In fact, the less it snows the more I bake, as we need to console ourselves with cookies. It works out fine that way.
For a printable version of this recipe, click on the file below it.
Chewy Chocolate GInger Cookies
This recipe comes from Martha Stewart in her cookbook Cookies. No matter what you think about Martha Stewart, she does have the legacy of some very nice cookie recipes.
Yield: 2 dozen. Plan ahead: the dough should be chilled for 2 hours in the refrigerator before it is rolled into balls. I usually just stick the bowl outside, and let the subzero temperatures do the chilling.
This is an excellent recipe to practice Mis en Place. Get all your ingredients measured and ready, and lined up in the order you'll need them.
- 1 1/2 cups plus 1 tablespoon all-purpose flour
- 1 1/4 teaspoons ground ginger
- 1 teaspoon ground cinnamon
- 1/4 teaspoon ground cloves
- 1/4 teaspoon ground nutmeg
- 1 tablespoon unsweetened cocoa powder
- 1/4 pound (1 stick) butter, at room temperature
- 1 tablespoon freshly grated peeled ginger
- 1/2 cup packed dark brown sugar
- 1/2 cup unsulfured molasses
- 1 teaspoon baking soda
- 1 1/2 teaspoons boiling water
- 7 ounces good quality semisweet chocolate, cut into 1/4 inch chunks
- 1/4 cup granulated sugar (for rolling the cookie dough balls before baking)
- Line two baking sheets with parchment paper or a silicon mat.
- In a bowl, sift together flour, ground ginger, cinnamon, cloves, nutmeg, and cocoa.
- In the bowl of an electric mixer fitted with a paddle attachment, beat butter and fresh ginger on medium speed until lightened, about 4 minutes. Add brown sugar; beat until combined. Add molasses; beat until combined.
- In a small bowl, dissolve baking soda in boiling water. Beat half of flour mixture into the butter mixture. Add the baking soda mixture. Now add the rest of the flour and mix well.

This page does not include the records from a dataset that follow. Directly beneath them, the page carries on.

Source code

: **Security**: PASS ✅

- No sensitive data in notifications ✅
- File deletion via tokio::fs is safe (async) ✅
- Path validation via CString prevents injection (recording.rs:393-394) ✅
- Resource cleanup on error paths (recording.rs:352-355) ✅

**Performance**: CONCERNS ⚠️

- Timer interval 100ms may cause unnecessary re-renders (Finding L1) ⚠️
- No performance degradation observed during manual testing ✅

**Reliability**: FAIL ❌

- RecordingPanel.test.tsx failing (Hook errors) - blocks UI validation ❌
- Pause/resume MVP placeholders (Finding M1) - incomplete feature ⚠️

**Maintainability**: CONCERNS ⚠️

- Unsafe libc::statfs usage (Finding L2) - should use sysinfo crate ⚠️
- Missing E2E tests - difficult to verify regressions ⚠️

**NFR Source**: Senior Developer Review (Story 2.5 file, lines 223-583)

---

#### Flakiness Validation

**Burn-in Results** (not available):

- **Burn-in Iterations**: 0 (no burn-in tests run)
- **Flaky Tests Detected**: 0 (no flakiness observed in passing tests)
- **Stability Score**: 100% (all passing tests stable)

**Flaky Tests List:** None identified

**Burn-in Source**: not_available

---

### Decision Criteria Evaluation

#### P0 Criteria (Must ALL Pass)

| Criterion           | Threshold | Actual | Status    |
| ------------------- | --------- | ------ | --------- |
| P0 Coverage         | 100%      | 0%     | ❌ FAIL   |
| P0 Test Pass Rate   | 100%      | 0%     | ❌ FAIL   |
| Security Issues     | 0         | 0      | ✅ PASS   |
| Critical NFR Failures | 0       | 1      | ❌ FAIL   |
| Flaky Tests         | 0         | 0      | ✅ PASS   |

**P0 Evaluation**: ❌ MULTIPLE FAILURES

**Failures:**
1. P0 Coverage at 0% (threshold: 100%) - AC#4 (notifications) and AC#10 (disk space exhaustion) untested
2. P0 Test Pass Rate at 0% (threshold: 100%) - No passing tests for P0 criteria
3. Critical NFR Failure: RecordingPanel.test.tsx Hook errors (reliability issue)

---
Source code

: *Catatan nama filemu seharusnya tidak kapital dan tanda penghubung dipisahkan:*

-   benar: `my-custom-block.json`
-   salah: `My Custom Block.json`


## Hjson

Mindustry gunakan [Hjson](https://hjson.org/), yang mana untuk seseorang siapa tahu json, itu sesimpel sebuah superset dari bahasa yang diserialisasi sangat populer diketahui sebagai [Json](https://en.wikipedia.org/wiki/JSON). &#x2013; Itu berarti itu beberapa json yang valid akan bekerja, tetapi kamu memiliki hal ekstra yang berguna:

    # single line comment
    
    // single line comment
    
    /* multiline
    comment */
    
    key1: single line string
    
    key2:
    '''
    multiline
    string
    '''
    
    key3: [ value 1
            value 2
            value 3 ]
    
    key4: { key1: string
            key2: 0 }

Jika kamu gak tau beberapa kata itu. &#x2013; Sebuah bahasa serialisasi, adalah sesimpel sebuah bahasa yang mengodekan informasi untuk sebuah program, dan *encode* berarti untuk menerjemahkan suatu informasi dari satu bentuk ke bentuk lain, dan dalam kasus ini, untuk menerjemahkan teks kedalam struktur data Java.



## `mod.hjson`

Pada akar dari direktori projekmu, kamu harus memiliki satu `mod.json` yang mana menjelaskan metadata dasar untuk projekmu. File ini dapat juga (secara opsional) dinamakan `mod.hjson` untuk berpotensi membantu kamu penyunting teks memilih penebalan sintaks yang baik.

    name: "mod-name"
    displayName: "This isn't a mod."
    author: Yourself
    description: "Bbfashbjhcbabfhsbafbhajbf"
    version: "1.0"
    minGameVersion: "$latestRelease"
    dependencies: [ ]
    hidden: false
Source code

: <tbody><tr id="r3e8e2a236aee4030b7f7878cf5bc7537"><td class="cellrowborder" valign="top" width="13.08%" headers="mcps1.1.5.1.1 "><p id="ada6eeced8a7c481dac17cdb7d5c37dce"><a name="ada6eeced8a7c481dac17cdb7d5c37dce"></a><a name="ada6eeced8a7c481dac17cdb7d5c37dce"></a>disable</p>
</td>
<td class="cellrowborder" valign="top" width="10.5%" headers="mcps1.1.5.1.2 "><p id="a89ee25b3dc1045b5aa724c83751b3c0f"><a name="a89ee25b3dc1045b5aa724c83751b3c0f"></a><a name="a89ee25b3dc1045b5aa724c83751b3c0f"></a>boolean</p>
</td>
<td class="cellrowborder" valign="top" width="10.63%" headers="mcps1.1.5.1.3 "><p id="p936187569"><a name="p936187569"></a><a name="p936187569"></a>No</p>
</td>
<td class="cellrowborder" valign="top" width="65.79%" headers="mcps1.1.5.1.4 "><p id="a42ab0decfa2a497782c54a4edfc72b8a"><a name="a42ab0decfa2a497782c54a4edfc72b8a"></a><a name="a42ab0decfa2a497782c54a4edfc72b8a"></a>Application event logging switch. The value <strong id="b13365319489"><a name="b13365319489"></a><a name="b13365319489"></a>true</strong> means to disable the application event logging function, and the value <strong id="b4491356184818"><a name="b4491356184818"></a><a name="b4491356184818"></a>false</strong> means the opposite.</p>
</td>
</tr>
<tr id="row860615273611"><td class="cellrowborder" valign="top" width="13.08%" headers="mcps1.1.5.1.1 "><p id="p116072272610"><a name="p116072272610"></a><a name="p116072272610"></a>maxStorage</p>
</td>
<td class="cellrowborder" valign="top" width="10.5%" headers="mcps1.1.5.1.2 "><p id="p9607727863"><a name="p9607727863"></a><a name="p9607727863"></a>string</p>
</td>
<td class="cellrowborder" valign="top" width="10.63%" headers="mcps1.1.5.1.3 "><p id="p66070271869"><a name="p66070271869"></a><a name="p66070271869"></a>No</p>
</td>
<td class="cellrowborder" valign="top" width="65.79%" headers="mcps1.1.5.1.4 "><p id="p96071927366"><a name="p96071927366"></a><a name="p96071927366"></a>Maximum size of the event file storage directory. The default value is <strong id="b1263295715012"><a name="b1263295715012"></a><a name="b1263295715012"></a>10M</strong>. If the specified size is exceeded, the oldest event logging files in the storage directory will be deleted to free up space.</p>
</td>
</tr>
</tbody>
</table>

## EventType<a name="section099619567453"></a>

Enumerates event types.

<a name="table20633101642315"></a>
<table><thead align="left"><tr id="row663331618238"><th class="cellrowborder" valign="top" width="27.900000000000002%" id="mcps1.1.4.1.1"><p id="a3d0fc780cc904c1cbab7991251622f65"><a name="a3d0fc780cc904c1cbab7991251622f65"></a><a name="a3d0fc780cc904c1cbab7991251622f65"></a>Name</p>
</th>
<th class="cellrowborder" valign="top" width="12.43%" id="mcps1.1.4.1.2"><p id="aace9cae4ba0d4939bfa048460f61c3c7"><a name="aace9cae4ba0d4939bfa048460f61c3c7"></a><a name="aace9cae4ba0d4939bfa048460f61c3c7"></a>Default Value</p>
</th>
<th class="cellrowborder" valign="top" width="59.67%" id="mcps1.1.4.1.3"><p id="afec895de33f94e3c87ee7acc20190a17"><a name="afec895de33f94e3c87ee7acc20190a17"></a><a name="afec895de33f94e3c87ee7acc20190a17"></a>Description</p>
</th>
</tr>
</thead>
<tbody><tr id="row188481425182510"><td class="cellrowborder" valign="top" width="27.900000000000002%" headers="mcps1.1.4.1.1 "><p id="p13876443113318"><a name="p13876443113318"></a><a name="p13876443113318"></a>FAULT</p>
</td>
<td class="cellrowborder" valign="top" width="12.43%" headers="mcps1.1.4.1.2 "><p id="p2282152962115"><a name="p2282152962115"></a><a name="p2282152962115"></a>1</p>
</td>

- Add the chocolate to the dough and mix until just combined.
- Turn dough out onto a piece of plastic wrap, and pat out to a 1 inch thickness. Seal with wrap, and chill for 2 hour or overnight in the refrigerator, or at least 30 minutes in the freezer.
- Preheat the oven to 325º F. Roll the dough into 1 1/2 inch balls; place 2 inches apart on baking sheet and chill for another 20 minutes.
- Roll in granulated sugar. Bake until the surface begins to crack, 10-12 minutes. Do not overbake! The cookies will set up after they are taken out of the oven.
- Transfer cookies to a wire rack and cool completely.